-- Opening Marker --
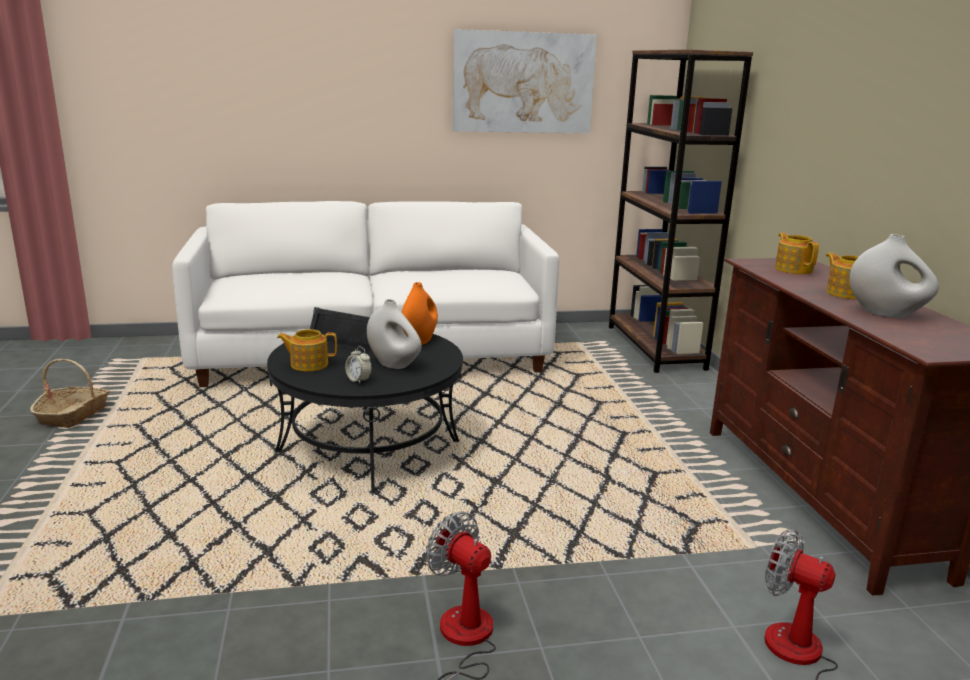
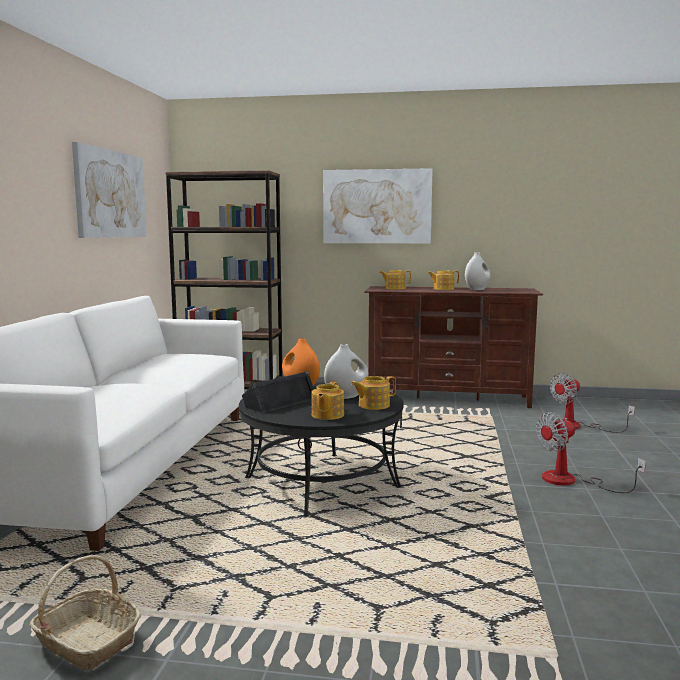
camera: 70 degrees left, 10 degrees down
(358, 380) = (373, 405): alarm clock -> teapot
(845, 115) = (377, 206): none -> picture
-- Closing Marker --
-- Opening Marker --
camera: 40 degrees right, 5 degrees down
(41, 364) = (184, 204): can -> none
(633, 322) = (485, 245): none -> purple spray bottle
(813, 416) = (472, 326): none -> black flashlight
-- Closing Marker --
-- Opening Marker --
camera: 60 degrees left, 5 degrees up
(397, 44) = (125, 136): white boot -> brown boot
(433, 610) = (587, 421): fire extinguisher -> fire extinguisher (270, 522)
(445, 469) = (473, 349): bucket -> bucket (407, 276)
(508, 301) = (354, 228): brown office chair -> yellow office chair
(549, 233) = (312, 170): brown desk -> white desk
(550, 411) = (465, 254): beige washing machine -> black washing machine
-- Closing Marker --
> **EXERCISE DESCRIPTION**:
Give back, exactly as written, the stretch from the line with "(508, 301) = (354, 228): brown" through the line with "(550, 411) = (465, 254): beige", and no other lines from the records above.

> **WRITTEN ANSWER**:
(508, 301) = (354, 228): brown office chair -> yellow office chair
(549, 233) = (312, 170): brown desk -> white desk
(550, 411) = (465, 254): beige washing machine -> black washing machine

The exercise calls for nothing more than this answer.